For the third change, YouTube is trying out bigger thumbnail previews on all versions of the platform. The company states the larger size will make it “easier to find the exact moment in the video you want to watch”.
As with 2x speed, the last two features will be only available for a limited time. You have until August 5 to try out Lock Screen on mobile, while with the bigger thumbnails, you have until August 13 – the same day as the long press change.
A potential fourth?
There is a fourth experiment out there called Stable Volume. However, we don’t know a lot about it as YouTube is seemingly only giving a few users access to it.
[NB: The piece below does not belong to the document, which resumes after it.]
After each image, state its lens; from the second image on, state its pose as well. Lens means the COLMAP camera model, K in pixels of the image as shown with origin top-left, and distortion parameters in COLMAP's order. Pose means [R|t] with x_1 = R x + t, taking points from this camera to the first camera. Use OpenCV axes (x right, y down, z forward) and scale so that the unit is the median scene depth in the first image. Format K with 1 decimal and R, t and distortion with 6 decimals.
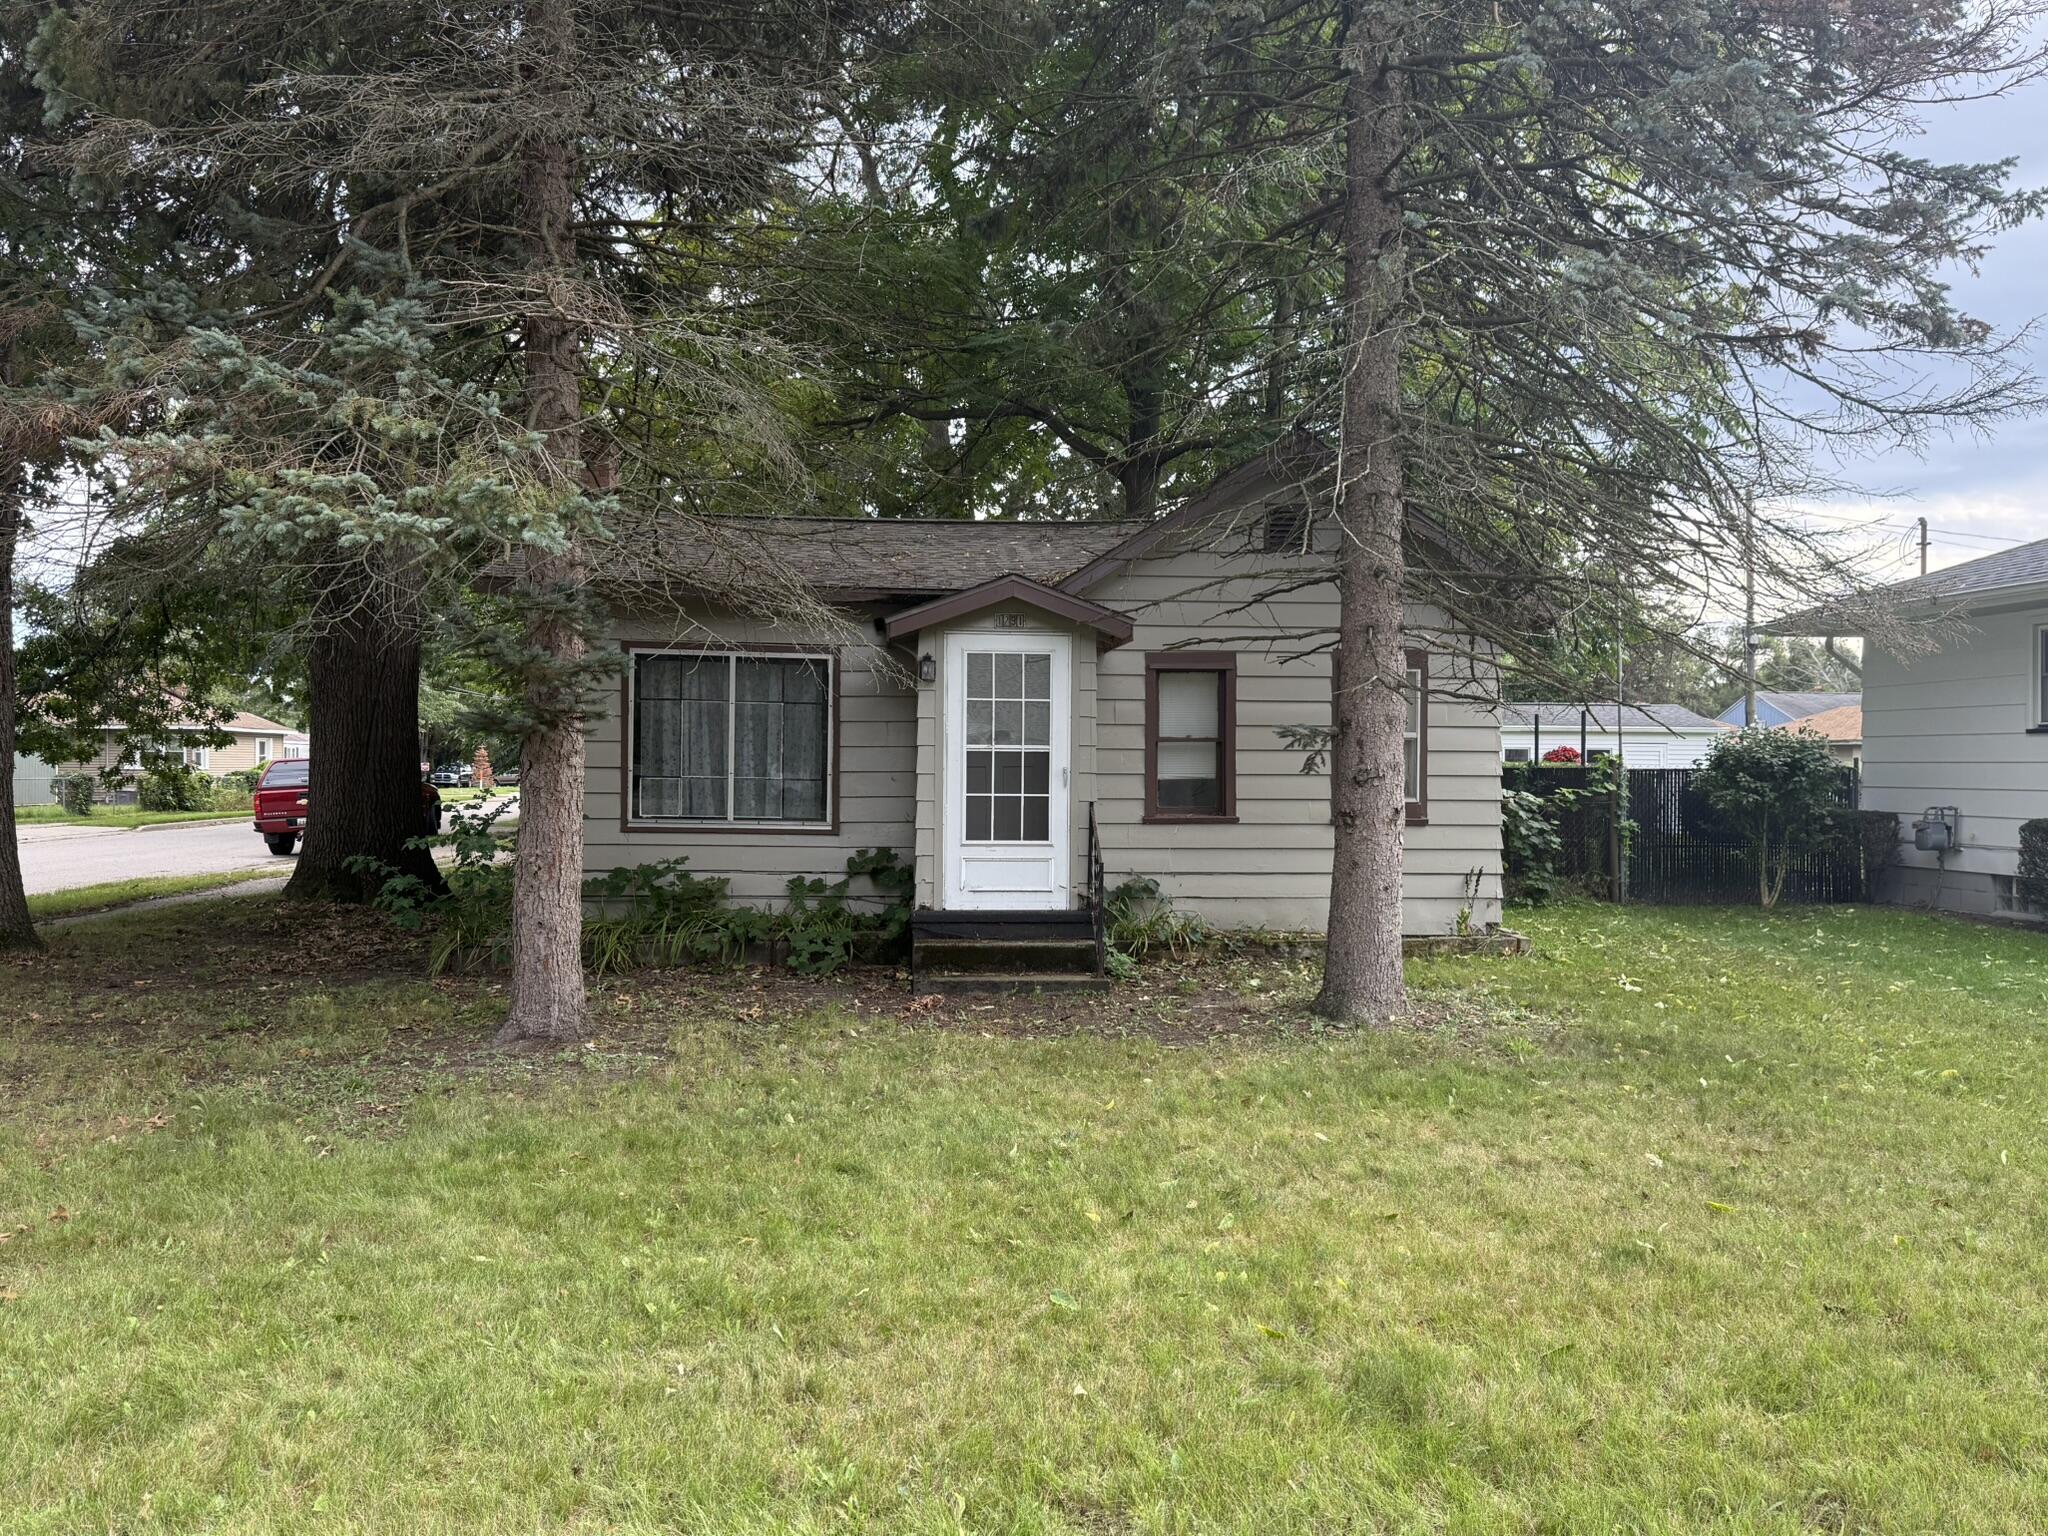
lens RADIAL K [[1560.7, 0, 1025.3], [0, 1560.7, 762.0], [0, 0, 1]] dist [0.010266, 0.000285]
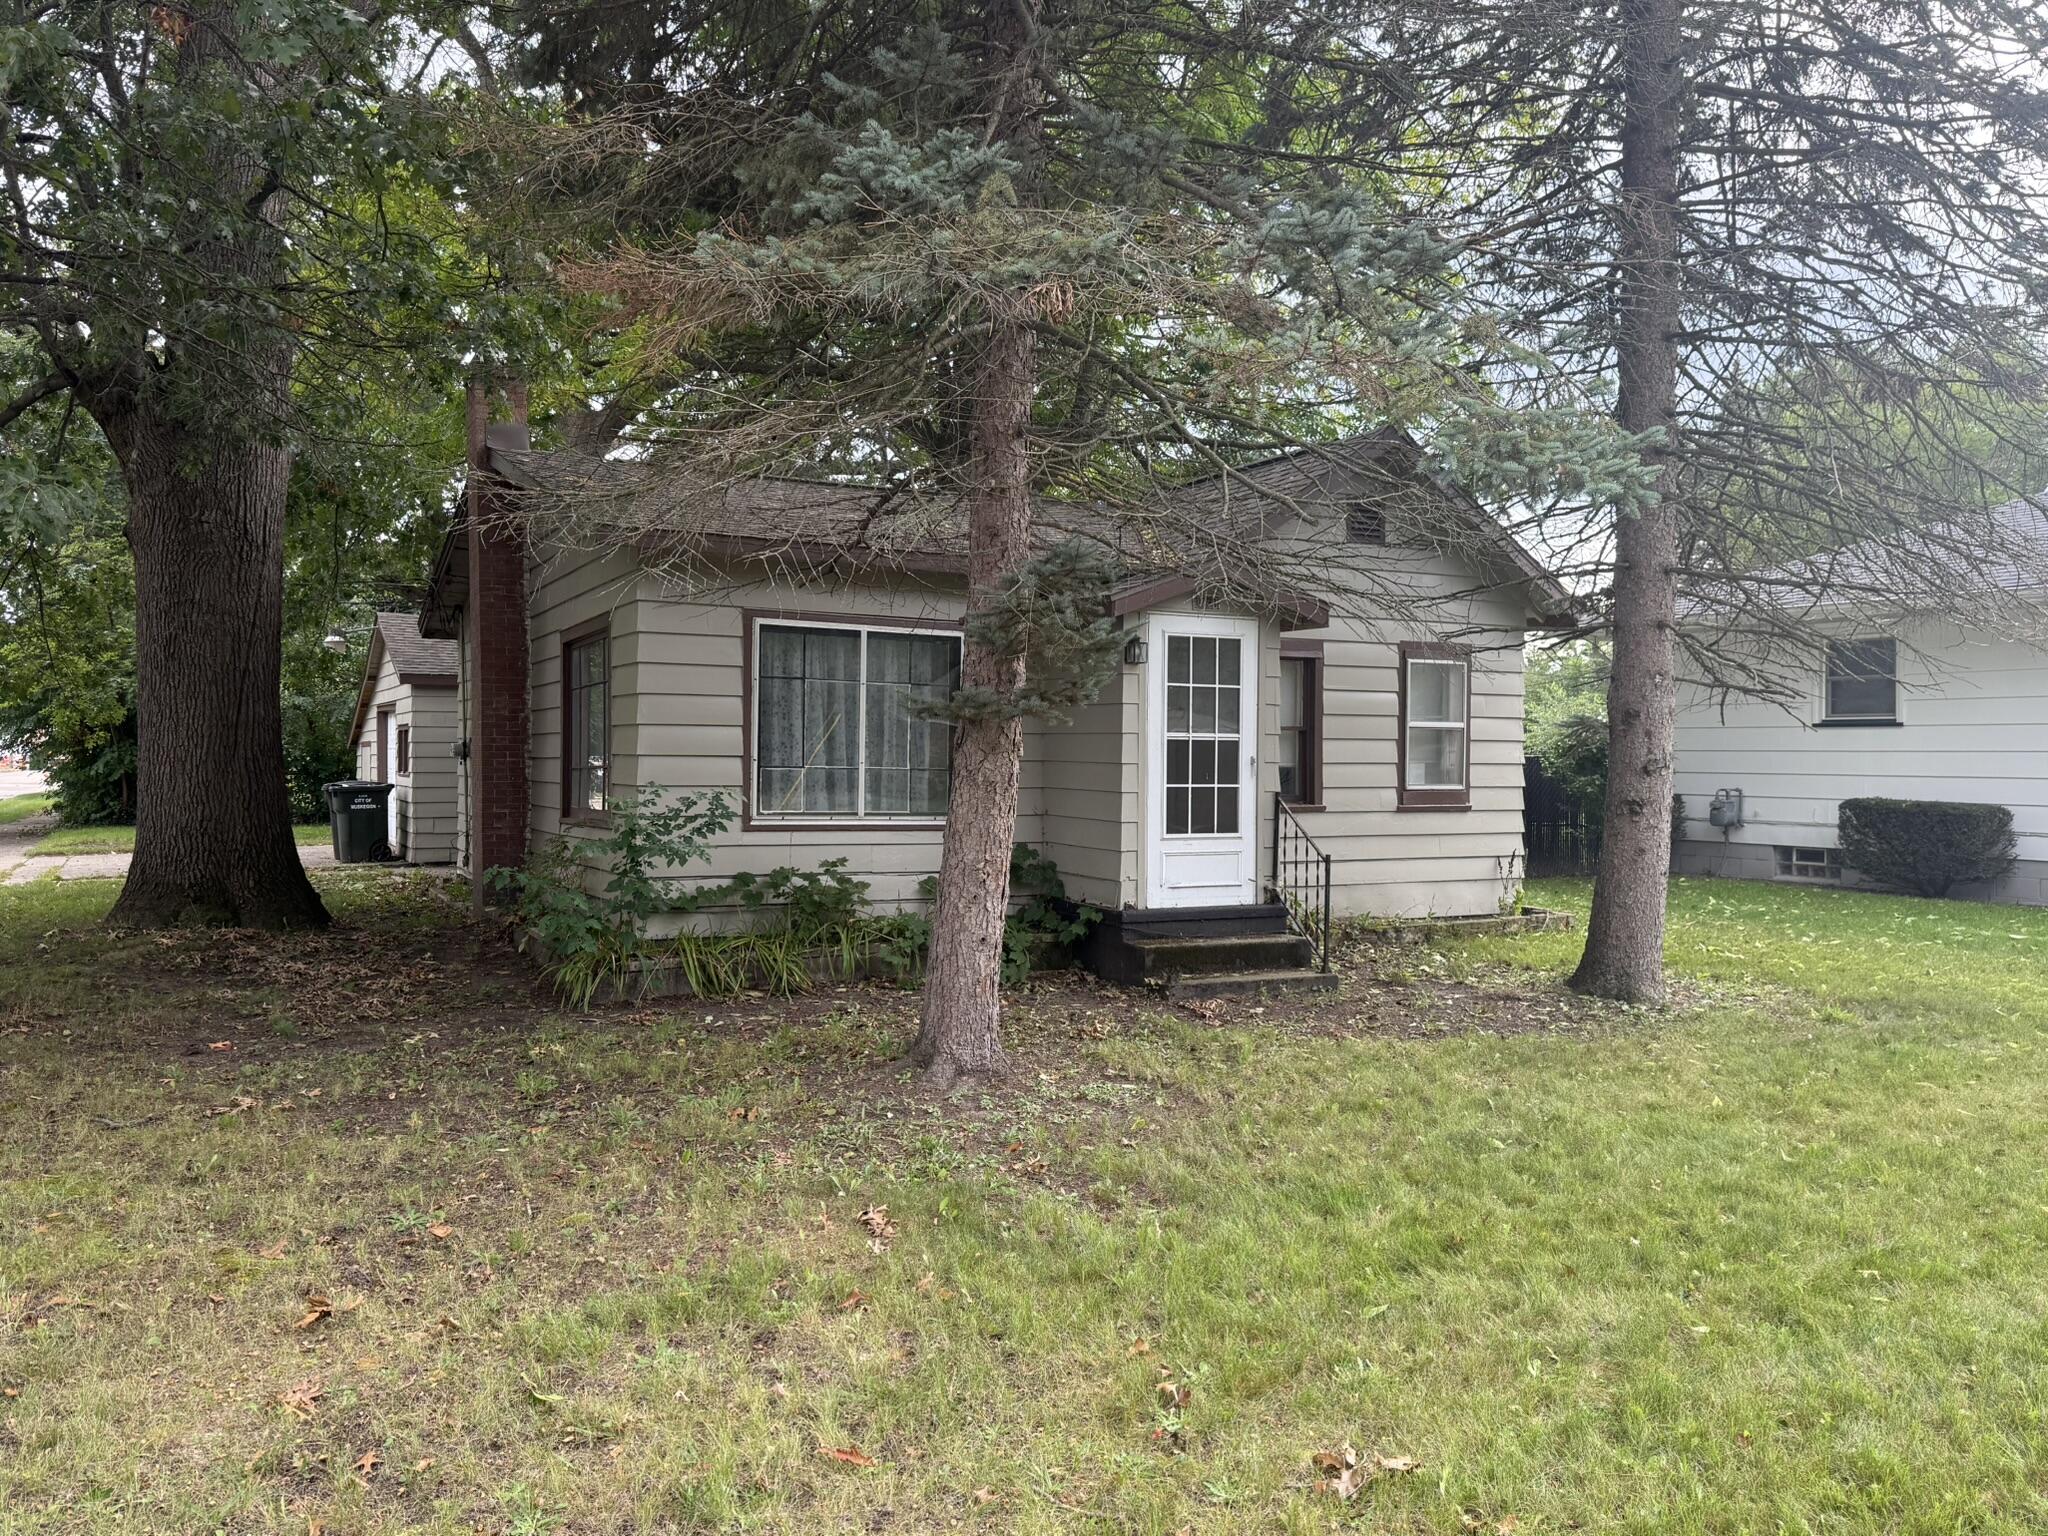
lens RADIAL K [[1560.7, 0, 1023.2], [0, 1560.7, 773.3], [0, 0, 1]] dist [0.010266, 0.000285]
pose [[0.933555, -0.004466, 0.358407, -0.453400], [-0.002116, 0.999836, 0.017969, -0.003287], [-0.358428, -0.017533, 0.933393, 0.150812]]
YouTuber M. Brandon Lee speculated on Twitter it could be a “normalizer and compressor” to even out audio “so you don’t have big jumps in volume between videos”. Lee goes on to say Stable Volume “may be problematic for music”, presumably because force-compressing audio could ruin a song’s quality. Fortunately, it appears people will be able to turn off Stable Volume at any time.
We reached out to Google for more information on when we can expect to see the official launch of the experimental features and if it plans to expand the reach of Stable Volume. This story will be updated at a later time.
It is good to see YouTube testing something positive for once. Recent experiments have seen the platform go for a more aggressive approach in stopping people from using ad-blockers on the website.